BEGIN TASK MATERIAL

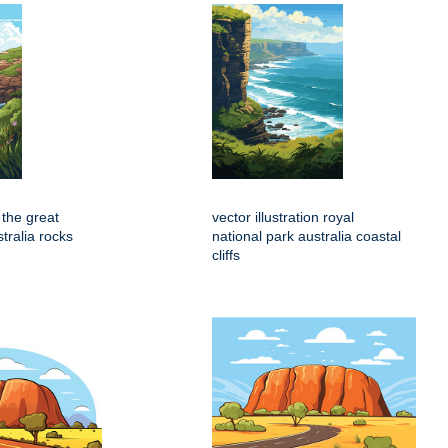
n the great
vector illustration royal
tralia rocks
national park australia coastal
cliffs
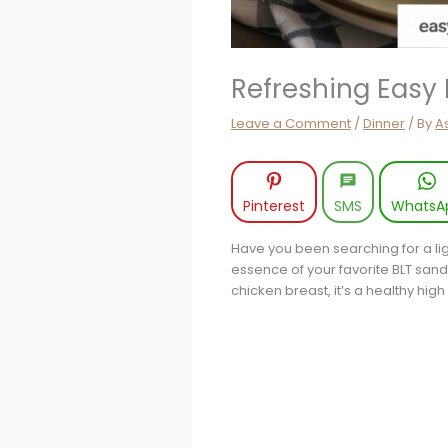
Refreshing Easy 
Leave a Comment
/
Dinner
/ By
A
Pinterest
SMS
WhatsA
Have you been searching for a lig
essence of your favorite BLT sandw
chicken breast, it’s a healthy hig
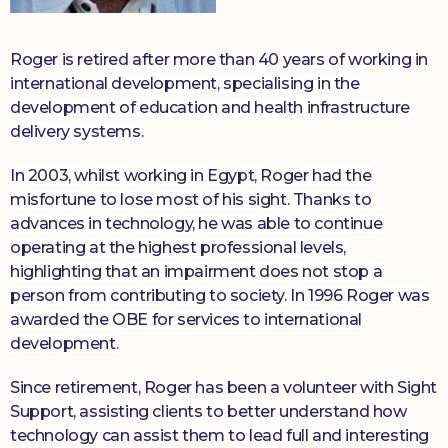
Roger is retired after more than 40 years of working in
international
development, specialising in the
development of education and health infrastructure
delivery systems.
In 2003, whilst working in Egypt, Roger had the
misfortune to lose most of his sight. Thanks to
advances in technology, he was able to continue
operating at the highest professional levels,
highlighting that an impairment does not stop a
person from contributing to society. In 1996 Roger was
awarded the OBE for services to international
development.
Since retirement, Roger has been a volunteer with Sight
Support, assisting clients to better understand how
technology can assist them to lead full and interesting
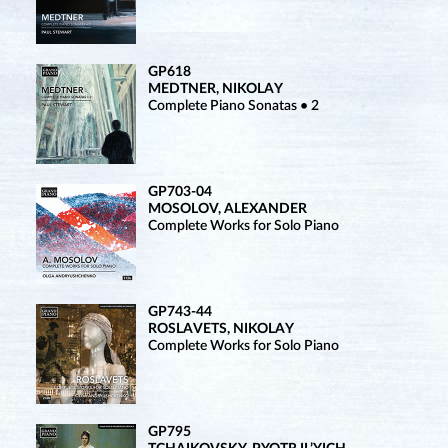
GP618
MEDTNER, NIKOLAY
Complete Piano Sonatas • 2
GP703-04
MOSOLOV, ALEXANDER
Complete Works for Solo Piano
GP743-44
ROSLAVETS, NIKOLAY
Complete Works for Solo Piano
GP795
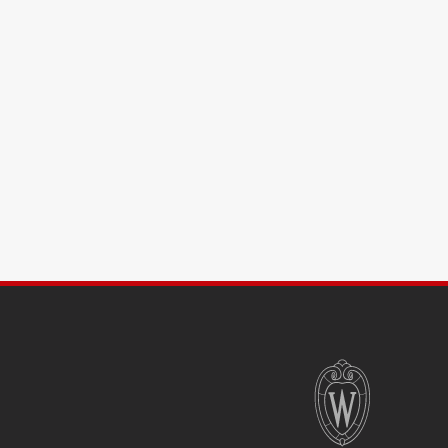
SITE
FOOTER
CONTENT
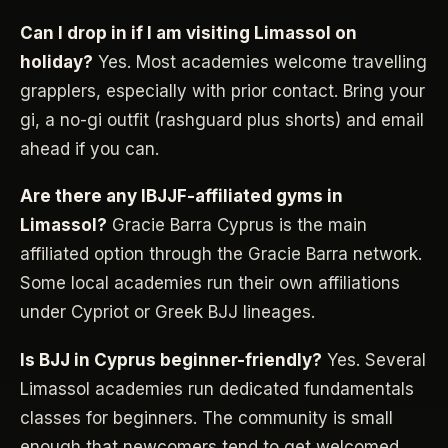
Can I drop in if I am visiting Limassol on
holiday?
Yes. Most academies welcome travelling
grapplers, especially with prior contact. Bring your
gi, a no-gi outfit (rashguard plus shorts) and email
ahead if you can.
Are there any IBJJF-affiliated gyms in
Limassol?
Gracie Barra Cyprus is the main
affiliated option through the Gracie Barra network.
Some local academies run their own affiliations
under Cypriot or Greek BJJ lineages.
Is BJJ in Cyprus beginner-friendly?
Yes. Several
Limassol academies run dedicated fundamentals
classes for beginners. The community is small
enough that newcomers tend to get welcomed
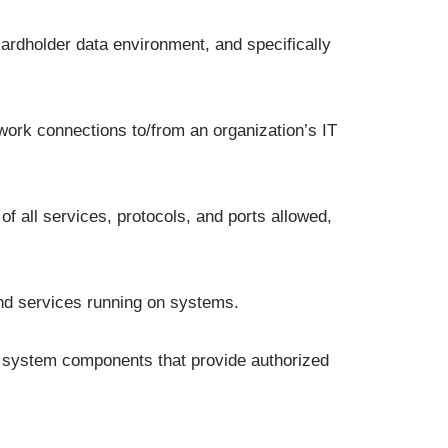
ardholder data environment, and specifically
twork connections to/from an organization’s IT
f all services, protocols, and ports allowed,
and services running on systems.
y system components that provide authorized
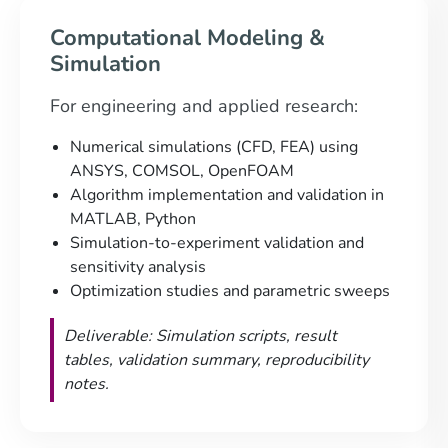
Computational Modeling &
Simulation
For engineering and applied research:
Numerical simulations (CFD, FEA) using
ANSYS, COMSOL, OpenFOAM
Algorithm implementation and validation in
MATLAB, Python
Simulation-to-experiment validation and
sensitivity analysis
Optimization studies and parametric sweeps
Deliverable: Simulation scripts, result
tables, validation summary, reproducibility
notes.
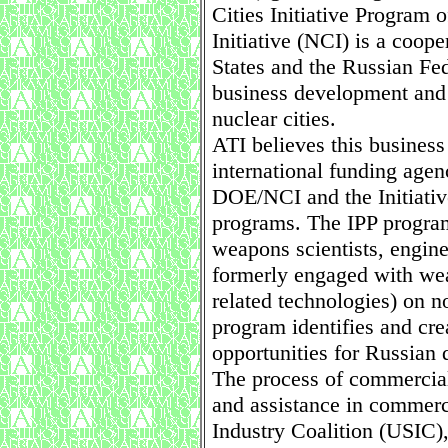
Cities Initiative Program 
Initiative (NCI) is a coop
States and the Russian Fed
business development and 
nuclear cities.
ATI believes this business
international funding age
DOE/NCI and the Initiative
programs. The IPP progra
weapons scientists, engine
formerly engaged with wea
related technologies) on n
program identifies and cre
opportunities for Russian 
The process of commercial
and assistance in commerci
Industry Coalition (USIC)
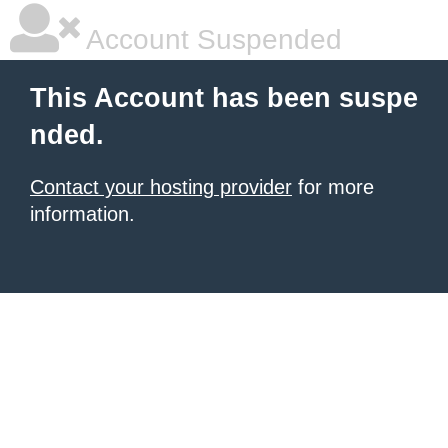
Account Suspended
This Account has been suspe
nded.
Contact your hosting provider
for more
information.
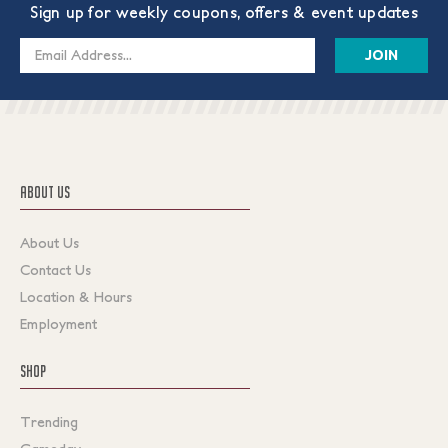
Sign up for weekly coupons, offers & event updates
Email
Address
ABOUT US
About Us
Contact Us
Location & Hours
Employment
SHOP
Trending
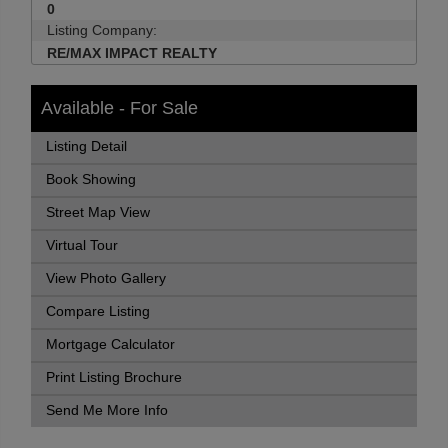
0
Listing Company:
RE/MAX IMPACT REALTY
Available - For Sale
Listing Detail
Book Showing
Street Map View
Virtual Tour
View Photo Gallery
Compare Listing
Mortgage Calculator
Print Listing Brochure
Send Me More Info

END TASK MATERIAL

▶ WHAT YOU ARE ASKED TO DO: The answer must consist of each line from the entries that contains the string "Account".

▶ EXERCISE SOLUTION:
Account Suspended
This Account has been suspe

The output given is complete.